This is my list of things I need to do to feel physically well. Maybe you have other things you need to do to feel physically well.

All of this takes some time, but I always feel at least a little better after going through it, even if I can only get myself to go through two or three of these items. The time it takes to do everything other than sleep is usually a few hours, which is a lot less time than I am capable of losing to unproductive unhappy scattered feelings. Even if I step away from productivity entirely and spend a day on this list and nothing else, I am usually far more productive with far less struggle when I return the next day.

One month when I was feeling very stuck I found the Fabulous app to be helpful in reminding me to prioritize my health and giving me nice little dopamine rewards for doing some of the above things.

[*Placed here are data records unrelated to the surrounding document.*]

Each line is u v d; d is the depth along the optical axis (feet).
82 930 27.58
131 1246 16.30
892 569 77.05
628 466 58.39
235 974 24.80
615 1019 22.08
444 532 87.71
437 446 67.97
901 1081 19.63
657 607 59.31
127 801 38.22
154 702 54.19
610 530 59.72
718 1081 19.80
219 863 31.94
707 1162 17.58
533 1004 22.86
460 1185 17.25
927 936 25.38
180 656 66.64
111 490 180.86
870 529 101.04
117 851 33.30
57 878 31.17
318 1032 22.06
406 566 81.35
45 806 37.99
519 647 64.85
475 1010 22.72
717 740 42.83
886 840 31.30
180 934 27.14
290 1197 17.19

I use Headspace for meditation. I like that there are meditation series, which give me some continuity and a feeling that I am building something, as well one-off meditations on specific topics that I might want to focus on in a given moment. I also like that I can customize the length of time I would like to meditate, because sometimes I feel up for meditating for ten minutes and sometimes I am only up for meditating for three minutes. Lately, I have been meditating on the commuter rail on my way to or from work.

Here are some photos of my fancy breakfasts:

I like pickles and brie as a combination, or brie and chopped prunes, or brussels sprouts chopped small and fried, or oats with bananas and blueberries or bananas and cinnamon, or oatmeal with jam, or toast with butter, or an omelet with some vegetables, or some deli turkey, or maybe some chocolate or some berries.

If you like pancakes and you like oatmeal and you think you might enjoy a combination of pancakes and oatmeal, here is a recipe I like:

  1. Mash a banana, the more overripe the better.
  2. Mix in an egg until you can’t tell the banana and egg apart.
  3. Add between half a cup and a cup and a half of oats, or however much that the mixture looks to be about the consistency in the photo below and more or less kind of has some structure.
  4. Add a bunch of cinnamon, however much cinnamon is the amount of cinnamon you like (I like cinnamon).
  5. Heat some olive oil on a pan on medium heat.
  6. Spoon some of the oat mixture onto the pan. I like to make four pancakes at a time.
  7. Once the bottoms are solid enough that the pancakes can be flipped (you can tell by looking at the edges or poking under them with a spatula), flip them. Once the new bottoms are solid enough again, transfer to a plate.
  8. Repeat until you’re out of oat mixture or patience.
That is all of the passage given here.